The power of invert_test() is generality. The analytical confint() methods only work for specific test types (Wald, z-test). But invert_test() works with any test — including user-defined ones:

# A custom test: reject if |observation - theta| > 2
# (This has no analytical CI, but invert_test handles it)
my_test <- function(theta) {
  obs <- 5.0
  hypothesis_test(
    stat = (obs - theta)^2,
    p.value = if (abs(obs - theta) > 2) 0.01 else 0.5,
    dof = 1
  )
}

cs <- invert_test(my_test, grid = seq(0, 10, by = 0.1))
c(lower = lower(cs), upper = upper(cs))
#> lower.lower upper.upper 
#>           3           7

This is the most SICP function in the package. It takes a function as input (the test constructor) and returns a structured result (the confidence set). It works because of the abstraction barrier: invert_test() only needs pval(), so any test that implements the hypothesis_test interface gets confidence sets for free.

Multivariate Tests

Both wald_test() and score_test() are polymorphic — they accept scalar or vector inputs and dispatch accordingly.

The multivariate Wald test uses the quadratic form:

\[W = (\hat\theta - \theta_0)^\top \Sigma^{-1} (\hat\theta - \theta_0) \sim \chi^2_k\]

# Test two parameters jointly
est <- c(2.0, 3.0)
V <- matrix(c(1.0, 0.3, 0.3, 1.0), 2, 2)  # correlated

w_joint <- wald_test(estimate = est, vcov = V, null_value = c(0, 0))
w_joint
#> Hypothesis test (wald_test)
#> -----------------------------
#> Test statistic: 10.3296703296703
#> P-value: 0.00571400463027544
#> Degrees of freedom: 2
#> Significant at 5% level: TRUE

When parameters are independent (diagonal covariance), the multivariate statistic decomposes into a sum of univariate statistics:

# Independent parameters: diagonal vcov
se1 <- 0.8; se2 <- 1.2
V_diag <- diag(c(se1^2, se2^2))

w_multi <- wald_test(estimate = c(2.0, 3.0), vcov = V_diag)
w1 <- wald_test(estimate = 2.0, se = se1)
w2 <- wald_test(estimate = 3.0, se = se2)

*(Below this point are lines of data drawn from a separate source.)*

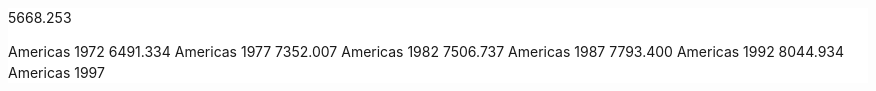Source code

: 5668.253
</td>
</tr>
<tr>
<td style="text-align:center;">
Americas
</td>
<td style="text-align:center;">
1972
</td>
<td style="text-align:center;">
6491.334
</td>
</tr>
<tr>
<td style="text-align:center;">
Americas
</td>
<td style="text-align:center;">
1977
</td>
<td style="text-align:center;">
7352.007
</td>
</tr>
<tr>
<td style="text-align:center;">
Americas
</td>
<td style="text-align:center;">
1982
</td>
<td style="text-align:center;">
7506.737
</td>
</tr>
<tr>
<td style="text-align:center;">
Americas
</td>
<td style="text-align:center;">
1987
</td>
<td style="text-align:center;">
7793.400
</td>
</tr>
<tr>
<td style="text-align:center;">
Americas
</td>
<td style="text-align:center;">
1992
</td>
<td style="text-align:center;">
8044.934
</td>
</tr>
<tr>
<td style="text-align:center;">
Americas
</td>
<td style="text-align:center;">
1997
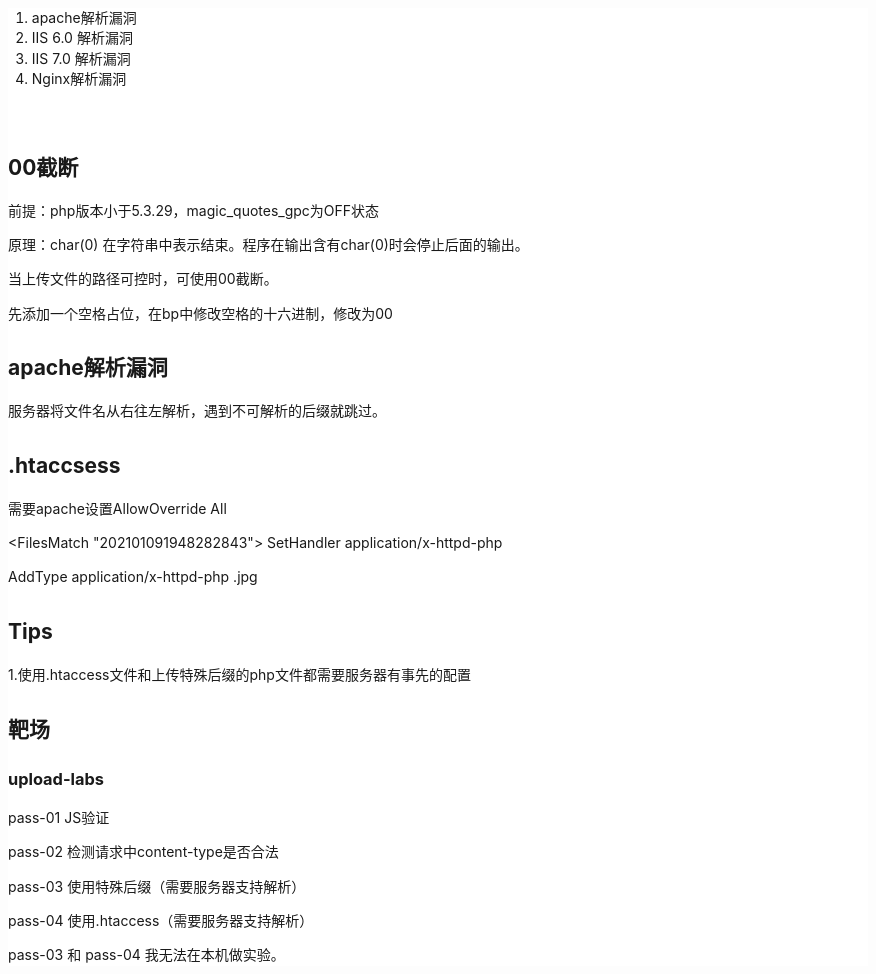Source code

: 1. apache解析漏洞
2. IIS 6.0 解析漏洞
3. IIS 7.0 解析漏洞
4. Nginx解析漏洞

​	



## 00截断

前提：php版本小于5.3.29，magic_quotes_gpc为OFF状态

原理：char(0) 在字符串中表示结束。程序在输出含有char(0)时会停止后面的输出。

当上传文件的路径可控时，可使用00截断。

先添加一个空格占位，在bp中修改空格的十六进制，修改为00



## apache解析漏洞

服务器将文件名从右往左解析，遇到不可解析的后缀就跳过。



## .htaccsess

需要apache设置AllowOverride All

<FilesMatch "202101091948282843">
SetHandler application/x-httpd-php
</FilesMatch>



AddType  application/x-httpd-php  .jpg



## Tips

1.使用.htaccess文件和上传特殊后缀的php文件都需要服务器有事先的配置



## 靶场

### upload-labs

pass-01  JS验证

pass-02  检测请求中content-type是否合法

pass-03 使用特殊后缀（需要服务器支持解析）

pass-04 使用.htaccess（需要服务器支持解析）

pass-03 和 pass-04 我无法在本机做实验。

# The joint statistic equals the sum of individual statistics
c(joint = test_stat(w_multi), sum = test_stat(w1) + test_stat(w2))
#> joint   sum 
#>  12.5  12.5

This decomposition breaks down when parameters are correlated — that’s when you need the full vcov matrix. The off-diagonal entries capture the dependence structure that individual standard errors miss.

The Design as an Algebra

Stepping back, the package implements a small algebra with clear structure:

Primitives:     z_test, wald_test, lrt, score_test
Combinators:    fisher_combine, intersection_test, union_test
Transformers:   adjust_pval, complement_test
Duality:        invert_test, confint
Accessors:      pval, test_stat, dof, is_significant_at, lower, upper

Each layer corresponds to an SICP principle:

Layer SICP Principle What it does
Primitives Primitive expressions The four ways to test a hypothesis
Combinators Means of combination Build compound tests (closure property)
Transformers Means of abstraction Transform tests into new tests
Duality Power of the abstraction barrier Any test becomes a confidence set

The package has 18 exported functions. That’s deliberately small. The goal is not to provide every test, but to provide the algebraic primitives from which users can compose arbitrary test logic. A well-chosen basis is more powerful than an exhaustive catalog.